Il mieloma multiplo è al secondo posto fra le neoplasie ematologiche più frequenti dopo il linfoma non-Hodgkin ed è responsabile dell’1-2% di tutte le neoplasie e del 10-15% dei tumori ematologici. Colpisce soprattutto gli anziani, con un’età media alla diagnosi di circa 70 anni (solo il 2% dei pazienti ha meno di 40 anni); inoltre, è leggermente più diffuso negli uomini. L’incidenza stimata è di circa 39mila nuovi casi ogni anno in Europa.
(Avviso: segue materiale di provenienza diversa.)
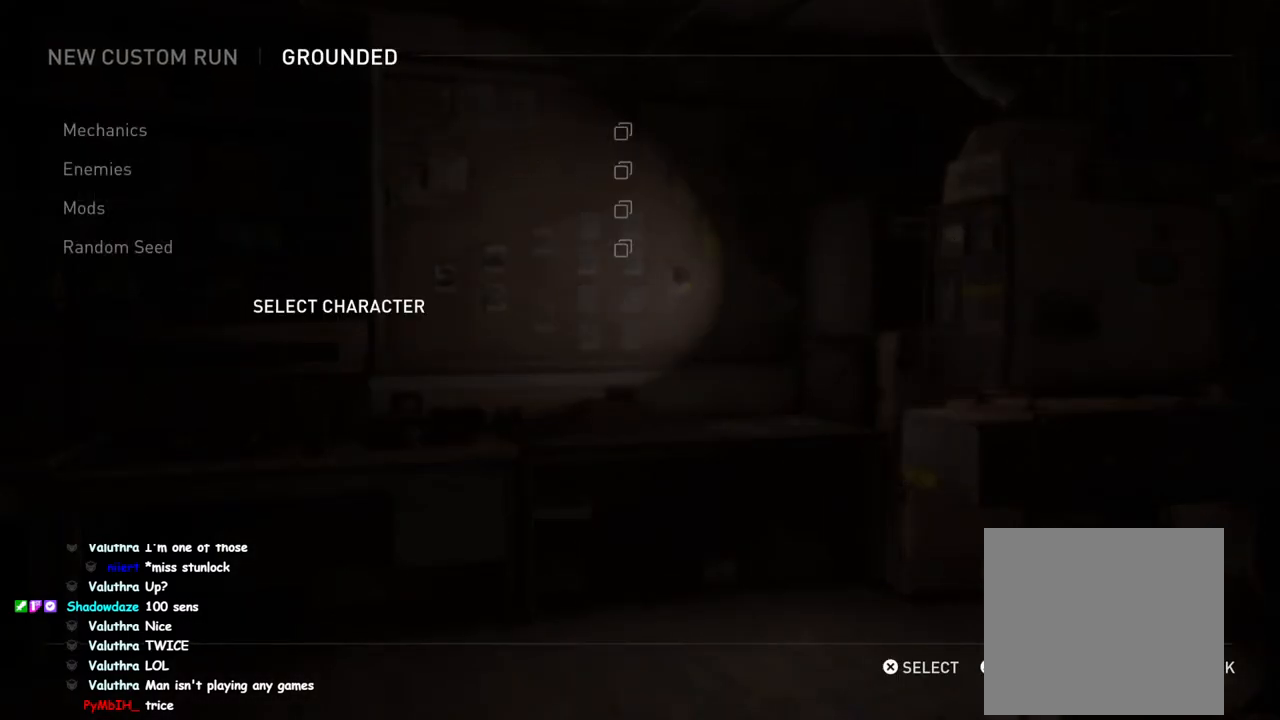
{"buttons": [], "left_stick": "center", "right_stick": "center", "events": [[167, "CROSS", "down"], [300, "CROSS", "up"]]}
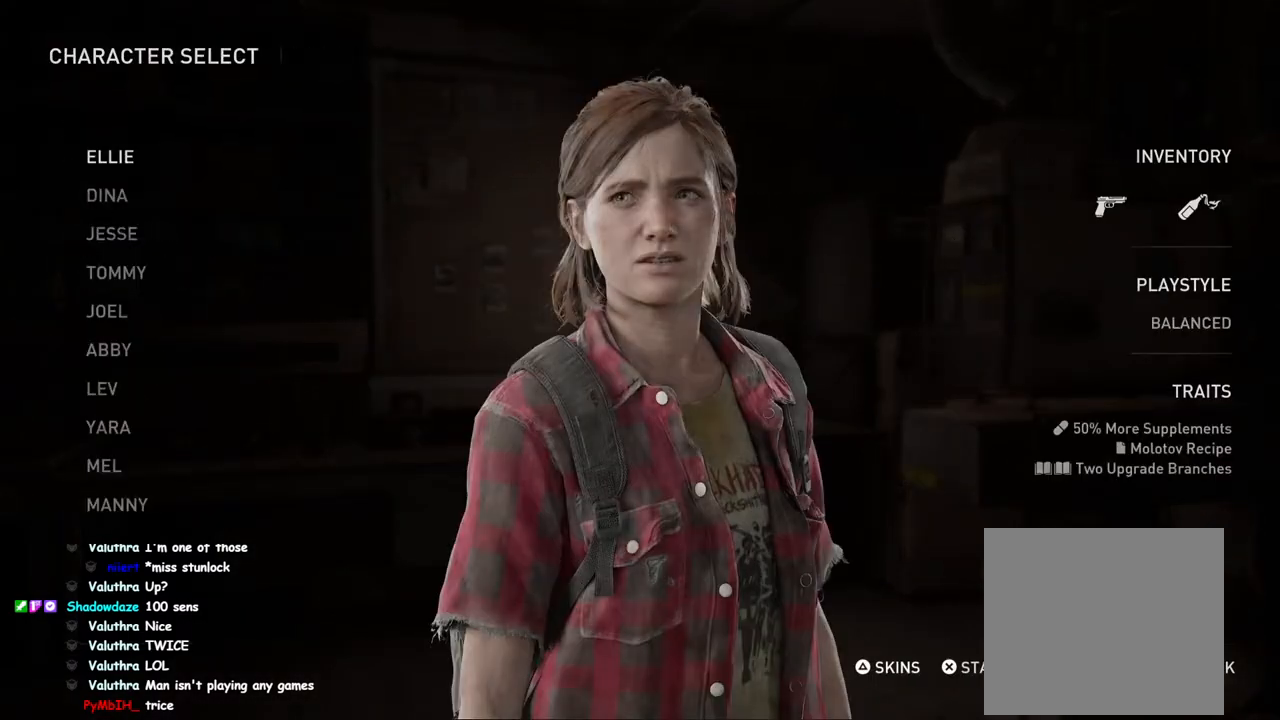
{"buttons": [], "left_stick": "center", "right_stick": "center", "events": [[167, "DPAD_DOWN", "down"], [283, "DPAD_DOWN", "up"], [367, "DPAD_DOWN", "down"], [433, "DPAD_DOWN", "up"]]}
La X edizione de I Numeri del Cancro in Italia, pubblicata nel 2020 dall’Associazione Italiana Registri Tumori (AIRTUM), in collaborazione con l’Associazione Italiana di Oncologia Medica (AIOM), riporta che nel nostro Paese ogni anno si stimano circa 5.700 nuovi casi di mieloma multiplo, con un’incidenza di 3.019 casi negli uomini e 2.740 nelle donne. In Italia, il mieloma multiplo rappresenta l’1,5% di tutti i tumori diagnosticati nella donna (7,7 casi ogni 100mila abitanti per anno) e l’1,6% di tutti i tumori diagnosticati nell’uomo (11,1 casi ogni 100mila abitanti per anno). La svolta nella terapia si è vista a partire dagli anni 2000 che hanno visto la scoperta di numerose molecole che consentono di gestire sia i pazienti di nuova diagnosi sia quelli recidivati/refrattari: gli inibitori del proteosoma di seconda generazione, i farmaci immunomodulanti, gli anticorpi monoclonali e gli inibitori delle istone deacetilasi. Questi farmaci hanno permesso sia di raggiungere miglioramenti notevoli in termini di sopravvivenza libera da progressione e sopravvivenza globale, sia di offrire al paziente una buona qualità di vita.